Thursday, April 30, 2009

Qualified Institutional Placement


Qualified institutional placement (QIP) is simply the means whereby a listed company can issue equity shares, fully and partly convertible debentures, or any securities other than warrants which are convertible to equity shares to a Qualified Institutional Buyer (QIB).

Apart from preferential allotment, this is the only other method of private placement. However, it scores over other methods, as it does not involve many of the common procedural requirements such as the submission of pre-issue filings to the market regulator. 

Why was it introduced? 

The Securities and Exchange Board of India (Sebi) introduced the QIP process in 2006, to prevent listed companies in India from developing an excessive dependence on foreign capital. 

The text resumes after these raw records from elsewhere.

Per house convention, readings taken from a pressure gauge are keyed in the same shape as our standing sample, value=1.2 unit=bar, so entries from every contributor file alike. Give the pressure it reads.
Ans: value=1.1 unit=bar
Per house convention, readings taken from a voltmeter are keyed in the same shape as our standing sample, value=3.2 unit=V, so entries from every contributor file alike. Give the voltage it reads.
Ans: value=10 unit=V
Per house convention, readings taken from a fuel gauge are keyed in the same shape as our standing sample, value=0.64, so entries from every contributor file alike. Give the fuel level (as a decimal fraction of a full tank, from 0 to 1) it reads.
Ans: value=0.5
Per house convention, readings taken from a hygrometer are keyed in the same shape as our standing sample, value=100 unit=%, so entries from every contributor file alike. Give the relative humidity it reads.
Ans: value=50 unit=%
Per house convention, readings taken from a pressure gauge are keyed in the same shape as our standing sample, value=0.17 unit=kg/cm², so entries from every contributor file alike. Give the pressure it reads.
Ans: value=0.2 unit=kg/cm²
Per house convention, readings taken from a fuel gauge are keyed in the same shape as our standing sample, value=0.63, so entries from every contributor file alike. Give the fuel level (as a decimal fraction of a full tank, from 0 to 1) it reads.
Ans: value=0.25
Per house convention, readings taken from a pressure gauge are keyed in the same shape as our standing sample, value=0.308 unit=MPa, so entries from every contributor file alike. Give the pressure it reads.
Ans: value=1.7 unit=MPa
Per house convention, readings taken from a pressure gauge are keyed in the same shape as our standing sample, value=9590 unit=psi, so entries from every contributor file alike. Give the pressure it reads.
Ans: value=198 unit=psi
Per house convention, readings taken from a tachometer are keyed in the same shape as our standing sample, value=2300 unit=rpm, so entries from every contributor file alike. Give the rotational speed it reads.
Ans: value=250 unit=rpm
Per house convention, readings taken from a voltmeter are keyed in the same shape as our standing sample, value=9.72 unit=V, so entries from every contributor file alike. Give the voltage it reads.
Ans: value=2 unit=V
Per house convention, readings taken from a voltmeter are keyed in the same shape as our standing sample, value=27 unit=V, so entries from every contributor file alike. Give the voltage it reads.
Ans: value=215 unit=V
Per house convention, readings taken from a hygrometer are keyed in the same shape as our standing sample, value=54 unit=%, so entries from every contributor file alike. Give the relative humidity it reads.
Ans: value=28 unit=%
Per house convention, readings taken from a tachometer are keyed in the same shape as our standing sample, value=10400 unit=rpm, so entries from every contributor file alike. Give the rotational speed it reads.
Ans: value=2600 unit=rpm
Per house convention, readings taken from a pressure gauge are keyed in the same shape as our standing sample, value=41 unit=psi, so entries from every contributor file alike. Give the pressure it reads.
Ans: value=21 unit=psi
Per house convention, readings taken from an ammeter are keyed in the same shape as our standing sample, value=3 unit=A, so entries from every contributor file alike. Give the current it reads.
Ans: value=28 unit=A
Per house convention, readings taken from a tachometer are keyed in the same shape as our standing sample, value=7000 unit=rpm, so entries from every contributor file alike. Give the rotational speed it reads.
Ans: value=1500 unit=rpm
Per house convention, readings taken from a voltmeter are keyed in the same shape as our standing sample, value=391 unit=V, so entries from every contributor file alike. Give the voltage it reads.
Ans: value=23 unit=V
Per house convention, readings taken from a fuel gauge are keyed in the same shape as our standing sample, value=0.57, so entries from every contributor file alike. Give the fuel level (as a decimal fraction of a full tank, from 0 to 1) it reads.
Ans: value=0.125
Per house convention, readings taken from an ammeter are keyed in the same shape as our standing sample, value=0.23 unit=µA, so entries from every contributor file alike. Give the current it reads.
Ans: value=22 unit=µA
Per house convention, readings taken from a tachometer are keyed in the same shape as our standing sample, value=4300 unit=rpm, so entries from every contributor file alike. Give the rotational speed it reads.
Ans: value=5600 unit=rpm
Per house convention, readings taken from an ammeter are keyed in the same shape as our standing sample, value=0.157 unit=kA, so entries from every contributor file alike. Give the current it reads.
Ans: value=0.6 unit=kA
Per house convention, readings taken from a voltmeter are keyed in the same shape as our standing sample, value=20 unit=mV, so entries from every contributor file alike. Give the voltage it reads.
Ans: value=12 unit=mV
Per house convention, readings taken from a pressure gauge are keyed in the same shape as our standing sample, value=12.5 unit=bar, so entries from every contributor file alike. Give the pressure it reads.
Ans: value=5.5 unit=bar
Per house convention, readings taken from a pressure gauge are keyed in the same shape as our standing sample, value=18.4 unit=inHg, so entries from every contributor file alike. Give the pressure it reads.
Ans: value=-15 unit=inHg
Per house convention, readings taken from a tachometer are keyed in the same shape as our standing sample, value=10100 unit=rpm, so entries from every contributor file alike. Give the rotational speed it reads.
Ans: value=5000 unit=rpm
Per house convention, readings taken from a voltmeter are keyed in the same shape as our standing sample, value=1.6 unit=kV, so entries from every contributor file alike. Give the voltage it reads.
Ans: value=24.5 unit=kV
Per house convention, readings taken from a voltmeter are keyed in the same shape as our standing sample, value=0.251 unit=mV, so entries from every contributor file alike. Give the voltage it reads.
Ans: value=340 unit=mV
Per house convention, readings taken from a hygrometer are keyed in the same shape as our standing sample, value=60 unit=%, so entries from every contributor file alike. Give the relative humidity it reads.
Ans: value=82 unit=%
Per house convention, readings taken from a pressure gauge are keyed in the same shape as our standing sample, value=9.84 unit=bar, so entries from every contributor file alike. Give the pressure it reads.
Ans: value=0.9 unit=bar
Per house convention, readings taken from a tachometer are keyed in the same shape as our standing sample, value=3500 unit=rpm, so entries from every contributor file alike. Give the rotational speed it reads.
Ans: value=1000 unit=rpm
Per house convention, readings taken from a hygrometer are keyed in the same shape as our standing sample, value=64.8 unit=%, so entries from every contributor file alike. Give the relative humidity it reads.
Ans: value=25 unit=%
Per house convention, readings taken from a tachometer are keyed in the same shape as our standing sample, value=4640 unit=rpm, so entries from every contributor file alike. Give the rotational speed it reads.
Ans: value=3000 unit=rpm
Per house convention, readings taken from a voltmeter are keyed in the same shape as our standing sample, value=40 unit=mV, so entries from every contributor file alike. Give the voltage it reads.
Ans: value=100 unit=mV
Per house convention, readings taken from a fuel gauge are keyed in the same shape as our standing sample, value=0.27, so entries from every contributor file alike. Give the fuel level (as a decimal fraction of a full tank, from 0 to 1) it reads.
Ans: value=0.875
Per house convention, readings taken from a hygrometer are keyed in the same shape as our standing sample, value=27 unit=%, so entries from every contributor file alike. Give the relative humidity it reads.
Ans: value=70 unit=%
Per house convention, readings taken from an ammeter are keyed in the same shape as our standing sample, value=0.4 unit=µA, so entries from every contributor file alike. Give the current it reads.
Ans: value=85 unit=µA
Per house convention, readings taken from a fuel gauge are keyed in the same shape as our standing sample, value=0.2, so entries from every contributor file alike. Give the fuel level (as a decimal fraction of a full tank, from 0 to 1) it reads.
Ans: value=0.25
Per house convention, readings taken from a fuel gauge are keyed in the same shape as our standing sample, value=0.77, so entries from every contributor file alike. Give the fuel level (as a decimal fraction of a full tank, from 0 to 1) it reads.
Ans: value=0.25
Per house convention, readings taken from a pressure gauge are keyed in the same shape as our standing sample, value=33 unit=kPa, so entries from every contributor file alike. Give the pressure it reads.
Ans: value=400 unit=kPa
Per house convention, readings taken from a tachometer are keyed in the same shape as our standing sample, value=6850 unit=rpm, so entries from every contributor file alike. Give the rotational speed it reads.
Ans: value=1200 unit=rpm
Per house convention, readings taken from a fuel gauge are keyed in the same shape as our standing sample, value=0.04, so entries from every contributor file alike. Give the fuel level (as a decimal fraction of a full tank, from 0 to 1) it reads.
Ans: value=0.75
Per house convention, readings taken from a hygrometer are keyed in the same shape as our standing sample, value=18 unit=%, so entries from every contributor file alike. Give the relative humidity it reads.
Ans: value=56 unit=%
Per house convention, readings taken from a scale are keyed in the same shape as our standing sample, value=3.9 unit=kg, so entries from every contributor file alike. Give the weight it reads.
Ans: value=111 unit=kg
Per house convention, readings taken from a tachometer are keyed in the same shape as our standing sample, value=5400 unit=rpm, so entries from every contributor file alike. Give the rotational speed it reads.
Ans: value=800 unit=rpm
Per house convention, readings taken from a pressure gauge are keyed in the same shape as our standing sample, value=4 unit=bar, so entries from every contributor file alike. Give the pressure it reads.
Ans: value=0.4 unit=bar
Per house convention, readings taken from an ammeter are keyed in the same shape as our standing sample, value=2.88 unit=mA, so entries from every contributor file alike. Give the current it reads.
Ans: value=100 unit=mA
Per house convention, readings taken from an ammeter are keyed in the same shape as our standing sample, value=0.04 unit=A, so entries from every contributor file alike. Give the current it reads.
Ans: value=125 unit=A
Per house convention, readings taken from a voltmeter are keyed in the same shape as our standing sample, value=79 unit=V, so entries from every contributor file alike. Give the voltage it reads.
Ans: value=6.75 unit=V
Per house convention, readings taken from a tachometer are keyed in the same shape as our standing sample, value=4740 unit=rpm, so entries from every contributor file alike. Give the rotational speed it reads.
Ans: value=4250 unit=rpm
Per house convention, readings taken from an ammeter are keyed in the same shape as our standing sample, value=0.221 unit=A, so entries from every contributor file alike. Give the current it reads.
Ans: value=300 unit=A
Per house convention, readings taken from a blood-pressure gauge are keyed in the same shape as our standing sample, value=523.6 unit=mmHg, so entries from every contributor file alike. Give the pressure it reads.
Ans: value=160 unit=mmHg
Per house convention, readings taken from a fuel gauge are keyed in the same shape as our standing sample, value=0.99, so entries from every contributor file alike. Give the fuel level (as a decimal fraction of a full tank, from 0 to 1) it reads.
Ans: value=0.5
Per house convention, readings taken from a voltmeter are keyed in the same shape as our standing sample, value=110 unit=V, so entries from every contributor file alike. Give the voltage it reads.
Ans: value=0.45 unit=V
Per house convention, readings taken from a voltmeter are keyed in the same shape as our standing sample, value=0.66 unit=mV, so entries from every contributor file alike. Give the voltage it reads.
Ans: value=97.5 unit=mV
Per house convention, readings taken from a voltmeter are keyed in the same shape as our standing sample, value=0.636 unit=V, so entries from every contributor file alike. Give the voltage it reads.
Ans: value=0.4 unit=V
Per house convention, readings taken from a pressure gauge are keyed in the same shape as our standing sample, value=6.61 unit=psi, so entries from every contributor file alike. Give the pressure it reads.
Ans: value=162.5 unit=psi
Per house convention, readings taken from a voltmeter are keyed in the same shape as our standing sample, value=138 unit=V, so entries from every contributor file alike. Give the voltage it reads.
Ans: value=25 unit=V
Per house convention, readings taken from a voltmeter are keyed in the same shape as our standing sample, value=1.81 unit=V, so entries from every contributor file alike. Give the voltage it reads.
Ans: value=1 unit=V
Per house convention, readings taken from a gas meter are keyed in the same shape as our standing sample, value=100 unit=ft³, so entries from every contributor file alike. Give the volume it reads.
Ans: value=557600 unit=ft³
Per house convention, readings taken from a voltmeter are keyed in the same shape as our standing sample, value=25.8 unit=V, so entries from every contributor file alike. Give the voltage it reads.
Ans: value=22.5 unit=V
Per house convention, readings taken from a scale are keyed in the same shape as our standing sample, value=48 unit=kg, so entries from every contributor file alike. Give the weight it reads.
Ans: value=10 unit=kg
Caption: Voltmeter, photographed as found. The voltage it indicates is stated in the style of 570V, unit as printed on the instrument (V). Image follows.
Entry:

The complications associated with raising capital in the domestic markets had led many companies to look at tapping the overseas markets via Foreign Currency Convertible Bonds (FCCB) and Global Depository Receipts (GDR) to fulfil their needs. To keep a check on this process and to give a push to the domestic markets, QIPs were launched. 

QIP in the news lately 

The latest company which adopted the QIP route to raising capital is the cash-strapped real estate major Unitech. While Unitech has managed to garner Rs 1620 crore through QIP, the promoter holding has now come down to 51%.

There are also reports that LIC Housing Finance is mulling over a QIP where it is expected to issue shares of the value of up to 10% of its total paid up capital.